🤖 AI Summary
This work addresses the limitations of traditional application-specific hardware accelerators, which suffer from large area overhead and low utilization, as well as the inability of existing reconfigurable processors to support microcode-level dynamic control flow—such as loops, conditional branches, and exception handling—hindering their efficiency on compute-intensive tasks with complex control logic. To overcome these challenges, this paper introduces, for the first time, a complete dynamic control flow execution mechanism at the microcode level of a runtime-reconfigurable processor. This enables flexible switching of accelerator configurations during execution and facilitates efficient collaboration between general-purpose cores and configurable accelerators. The proposed approach significantly enhances system flexibility and applicability, achieving substantial speedups over conventional general-purpose processors in diverse domains including object detection, ocean simulation, artificial intelligence, and security.
📝 Abstract
As the need for more computing power grows, traditional methods are hitting limits. To boost performance, we're expanding Central Processing Unit (CPU) capabilities and using specialized hardware accelerators. For example, mobile devices usually have cameras, video encoding, and audio accelerators. To perform the different tasks, these accelerators execute microcode programs. These accelerators, however, take up space and often sit idle. Reconfigurable processors offer a solution. They have a normal core connected to several accelerator slots. These accelerator slots can be filled during runtime to accommodate the application running. Once one application finishes and another application is running, the accelerators can be switched. For example, playing music after using the camera.

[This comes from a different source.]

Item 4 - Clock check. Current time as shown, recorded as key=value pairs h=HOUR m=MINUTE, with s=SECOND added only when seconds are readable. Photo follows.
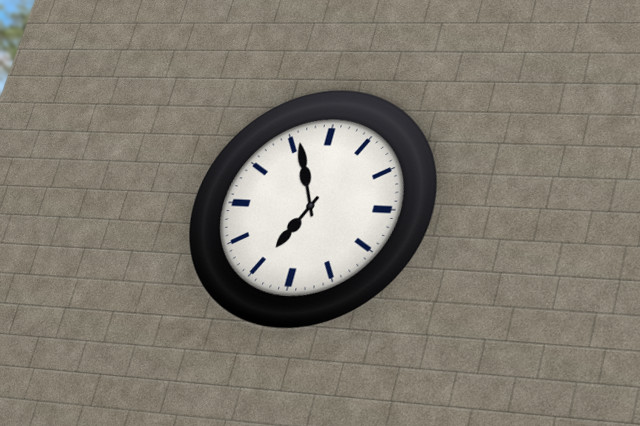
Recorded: h=6 m=56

In this work, we introduce dynamic control-flow execution for the microcode of runtime reconfigurable processors, i.e., support for loops, conditional jumps, and exception handling. We benchmark using four different applications from four domains (object detection, ocean movement simulation, artificial intelligence and security) that all are compute-intensive and would require the dynamic control-flow when executed on reconfigurable processors. We show that the dynamic control-flow allows different applications to be executed with significant speedup in comparison with execution on general-purpose processors.